=== What to do ===
[1] Turn the paragraph in the WFG Tankard text that begins "The 2016 Quebec Men's Provincial" into a brief list of its main facts.
[2] From the WFG Tankard text, write out word for word the passage starting at "- Host city: Salaberry-de-Valleyfield, Quebec" and ending at "Tournament of Hearts.".

- Host city: Salaberry-de-Valleyfield, Quebec
- Arena: Aréna Salaberry
- Dates: January 17–24, 2016
- Winner: Jean-Michel Ménard
- Curling club: CC Etchemin, Saint-Romuald & Mt. Bruno CC, Saint-Bruno-de-Montarville
- Skip: Jean-Michel Ménard
- Third: Martin Crête
- Second: Éric Sylvain
- Lead: Philippe Ménard
- Finalist: Pierre-Luc Morissette

= 2016 WFG Tankard =

The 2016 Quebec Men's Provincial Curling Championship, also known as the WFG Tankard, was held from January 17 to 24 at the Salaberry Arena in Salaberry-de-Valleyfield, Quebec. The winning Jean-Michel Ménard team represented Quebec at the 2016 Tim Hortons Brier in Ottawa, Ontario. The event was held in conjunction with the 2016 Quebec Scotties Tournament of Hearts.

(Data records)
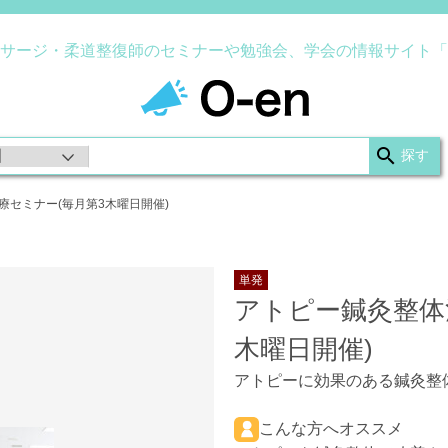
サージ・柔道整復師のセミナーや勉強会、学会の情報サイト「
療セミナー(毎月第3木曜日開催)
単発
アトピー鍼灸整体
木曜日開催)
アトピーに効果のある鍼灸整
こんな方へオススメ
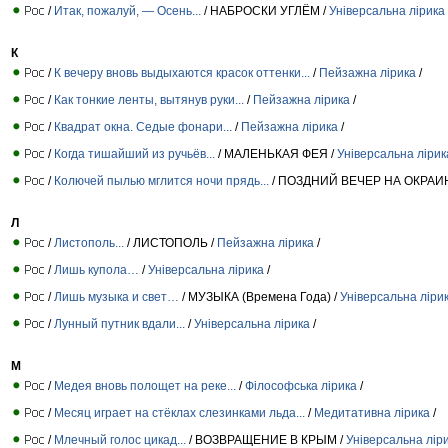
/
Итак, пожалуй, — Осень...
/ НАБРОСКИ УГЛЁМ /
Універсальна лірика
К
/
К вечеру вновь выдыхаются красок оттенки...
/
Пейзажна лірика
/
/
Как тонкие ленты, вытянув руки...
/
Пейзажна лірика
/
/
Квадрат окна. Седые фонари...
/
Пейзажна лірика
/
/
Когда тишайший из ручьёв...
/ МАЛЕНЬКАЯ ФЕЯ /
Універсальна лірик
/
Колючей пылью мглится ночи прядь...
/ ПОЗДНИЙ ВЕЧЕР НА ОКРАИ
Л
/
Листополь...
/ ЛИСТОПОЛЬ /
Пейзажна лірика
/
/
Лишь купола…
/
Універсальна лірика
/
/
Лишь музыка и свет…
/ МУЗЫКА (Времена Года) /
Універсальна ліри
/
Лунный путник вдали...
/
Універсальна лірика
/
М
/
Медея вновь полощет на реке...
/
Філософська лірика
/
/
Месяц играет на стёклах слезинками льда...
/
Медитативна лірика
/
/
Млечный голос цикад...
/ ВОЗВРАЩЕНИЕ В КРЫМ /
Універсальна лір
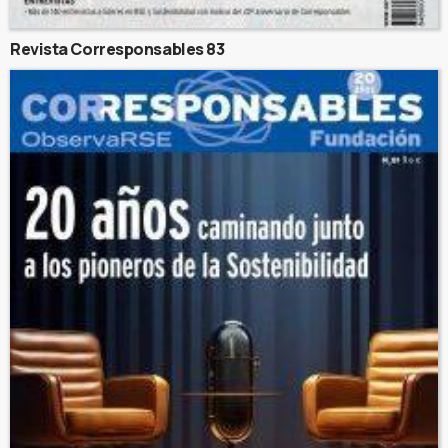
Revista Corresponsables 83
--
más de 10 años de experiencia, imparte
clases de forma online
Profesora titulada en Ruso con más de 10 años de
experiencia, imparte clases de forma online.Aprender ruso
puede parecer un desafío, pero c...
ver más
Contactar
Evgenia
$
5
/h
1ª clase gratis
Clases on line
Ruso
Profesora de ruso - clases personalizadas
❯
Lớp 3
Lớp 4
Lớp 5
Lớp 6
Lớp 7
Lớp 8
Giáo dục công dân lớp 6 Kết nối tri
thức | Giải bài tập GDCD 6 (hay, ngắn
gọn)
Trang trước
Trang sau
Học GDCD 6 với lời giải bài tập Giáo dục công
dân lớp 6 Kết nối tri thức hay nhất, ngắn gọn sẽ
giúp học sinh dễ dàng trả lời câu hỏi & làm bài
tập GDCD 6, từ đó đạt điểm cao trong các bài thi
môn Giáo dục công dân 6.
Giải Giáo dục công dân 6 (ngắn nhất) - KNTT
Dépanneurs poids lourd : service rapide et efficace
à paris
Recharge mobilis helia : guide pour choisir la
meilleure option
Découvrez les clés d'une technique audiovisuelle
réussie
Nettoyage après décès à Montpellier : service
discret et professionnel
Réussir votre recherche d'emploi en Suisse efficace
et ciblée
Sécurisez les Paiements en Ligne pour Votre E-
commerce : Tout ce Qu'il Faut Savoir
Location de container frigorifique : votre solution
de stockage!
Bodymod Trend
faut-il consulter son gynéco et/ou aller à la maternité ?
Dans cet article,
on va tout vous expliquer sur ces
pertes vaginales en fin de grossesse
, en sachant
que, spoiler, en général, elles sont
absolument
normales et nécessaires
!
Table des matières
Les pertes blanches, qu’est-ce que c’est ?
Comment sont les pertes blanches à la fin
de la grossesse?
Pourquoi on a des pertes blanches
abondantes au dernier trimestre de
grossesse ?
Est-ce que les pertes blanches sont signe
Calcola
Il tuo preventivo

=== Answers for each item ===
[1]
- Event: 2016 Quebec Men's Provincial Curling Championship, also known as the WFG Tankard
- Dates: January 17 to 24
- Venue: Salaberry Arena, Salaberry-de-Valleyfield, Quebec
- Winner: the Jean-Michel Ménard team, which represented Quebec at the 2016 Tim Hortons Brier in Ottawa, Ontario
- Held in conjunction with the 2016 Quebec Scotties Tournament of Hearts

[2]
- Host city: Salaberry-de-Valleyfield, Quebec
- Arena: Aréna Salaberry
- Dates: January 17–24, 2016
- Winner: Jean-Michel Ménard
- Curling club: CC Etchemin, Saint-Romuald & Mt. Bruno CC, Saint-Bruno-de-Montarville
- Skip: Jean-Michel Ménard
- Third: Martin Crête
- Second: Éric Sylvain
- Lead: Philippe Ménard
- Finalist: Pierre-Luc Morissette

= 2016 WFG Tankard =

The 2016 Quebec Men's Provincial Curling Championship, also known as the WFG Tankard, was held from January 17 to 24 at the Salaberry Arena in Salaberry-de-Valleyfield, Quebec. The winning Jean-Michel Ménard team represented Quebec at the 2016 Tim Hortons Brier in Ottawa, Ontario. The event was held in conjunction with the 2016 Quebec Scotties Tournament of Hearts.